Schreiben Rudolf Pauls an Hermann Brill


Dienstag
persönlich u. vertraulich .

Sehr geehrter Herr Staatssekretär Doktor Brill !
Soeben hatte ich in eigener Sache eine längere Besprechung mit Herrn Oberst […….] 2 und eine kürzere mit Herrn Dr. Newman. Dabei hatte ich Gelegenheit, die mir bisher von Ihnen gewordenen Hilfen zur Kenntnis zu bringen und um Unterstützung meiner Frankfurter Pläne zu bitten. Die Militärregierung wird, wie ich Ihnen vertraulich mitteilen möchte, morgen Herrn Major Sola bei der Mil. Reg. in Frankfurt beauftragen, mich bei meinen dortigen Verhandlungen mit Herrn Oberbürgermeister Dr. Kolb, Herrn Präsident Petersen u. gegenüber allen sonstigen Stellen u. Personen bei meinen Bemühungen um Existenzgründung zu unterstützen. Ich wäre Ihnen zu Dank verbunden, wenn Sie sich in meine Zielrichtung einschalten würden.

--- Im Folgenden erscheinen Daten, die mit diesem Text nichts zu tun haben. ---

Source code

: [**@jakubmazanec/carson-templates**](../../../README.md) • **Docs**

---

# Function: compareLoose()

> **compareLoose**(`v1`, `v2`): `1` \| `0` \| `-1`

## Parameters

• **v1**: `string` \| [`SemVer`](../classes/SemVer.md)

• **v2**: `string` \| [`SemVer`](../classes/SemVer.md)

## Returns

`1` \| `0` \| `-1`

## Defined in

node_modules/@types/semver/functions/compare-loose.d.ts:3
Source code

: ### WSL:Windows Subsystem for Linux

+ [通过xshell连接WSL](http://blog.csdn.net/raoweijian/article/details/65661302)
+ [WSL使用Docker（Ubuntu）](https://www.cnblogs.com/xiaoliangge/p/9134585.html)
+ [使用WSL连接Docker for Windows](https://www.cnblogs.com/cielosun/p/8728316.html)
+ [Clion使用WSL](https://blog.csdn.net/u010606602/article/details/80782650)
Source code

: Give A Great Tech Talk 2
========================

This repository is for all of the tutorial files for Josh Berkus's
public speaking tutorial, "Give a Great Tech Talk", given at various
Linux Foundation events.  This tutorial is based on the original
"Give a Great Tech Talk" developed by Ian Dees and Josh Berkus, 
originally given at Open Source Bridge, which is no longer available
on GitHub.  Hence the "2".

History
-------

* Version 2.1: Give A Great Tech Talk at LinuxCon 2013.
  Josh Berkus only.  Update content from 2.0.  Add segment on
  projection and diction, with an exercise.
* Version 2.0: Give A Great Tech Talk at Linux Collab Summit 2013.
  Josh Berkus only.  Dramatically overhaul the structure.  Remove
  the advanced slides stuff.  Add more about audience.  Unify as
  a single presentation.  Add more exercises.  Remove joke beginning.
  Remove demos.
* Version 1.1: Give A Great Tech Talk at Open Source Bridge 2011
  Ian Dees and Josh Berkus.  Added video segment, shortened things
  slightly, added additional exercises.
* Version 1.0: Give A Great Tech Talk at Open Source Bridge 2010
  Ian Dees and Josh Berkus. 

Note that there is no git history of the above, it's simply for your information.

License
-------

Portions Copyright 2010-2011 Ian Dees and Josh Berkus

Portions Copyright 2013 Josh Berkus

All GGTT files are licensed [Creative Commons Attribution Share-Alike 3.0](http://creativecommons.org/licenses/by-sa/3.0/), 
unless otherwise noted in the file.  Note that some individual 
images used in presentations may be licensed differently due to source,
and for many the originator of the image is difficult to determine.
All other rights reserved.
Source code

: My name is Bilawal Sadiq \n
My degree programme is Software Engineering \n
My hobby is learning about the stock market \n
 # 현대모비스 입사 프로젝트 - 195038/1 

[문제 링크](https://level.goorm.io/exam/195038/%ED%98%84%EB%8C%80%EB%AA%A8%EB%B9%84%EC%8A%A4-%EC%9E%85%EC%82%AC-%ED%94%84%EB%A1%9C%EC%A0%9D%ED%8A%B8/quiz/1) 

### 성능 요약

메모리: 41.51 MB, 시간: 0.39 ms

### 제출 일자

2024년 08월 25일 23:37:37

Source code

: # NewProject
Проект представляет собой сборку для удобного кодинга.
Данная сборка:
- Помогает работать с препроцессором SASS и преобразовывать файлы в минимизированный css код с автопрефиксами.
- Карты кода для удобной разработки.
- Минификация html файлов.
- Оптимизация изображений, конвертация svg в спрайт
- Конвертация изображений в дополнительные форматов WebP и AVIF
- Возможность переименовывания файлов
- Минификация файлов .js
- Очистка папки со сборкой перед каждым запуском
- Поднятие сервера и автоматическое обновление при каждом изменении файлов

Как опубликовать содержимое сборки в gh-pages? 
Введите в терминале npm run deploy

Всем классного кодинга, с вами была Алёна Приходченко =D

Zu meiner Freude hörte ich, daß Ihre Professur nun als unantastbar zu gelten hat. 3 Ich nehme die Gelegenheit gern wahr, Ihnen zugleich im Namen meiner Frau unsere herzlichsten Glückwünsche zu übermitteln.
Mit der Bitte, mich Ihrer sehr verehrten Gattin zu empfehlen, begrüße ich Sie bestens
als Ihr sehr ergebenerRudolf Paul.

Quelle: Hessisches Hauptstaatsarchiv Wiesbaden, Abt. 502, Nr. 3465, n. fol. (hs. Ausfertigung).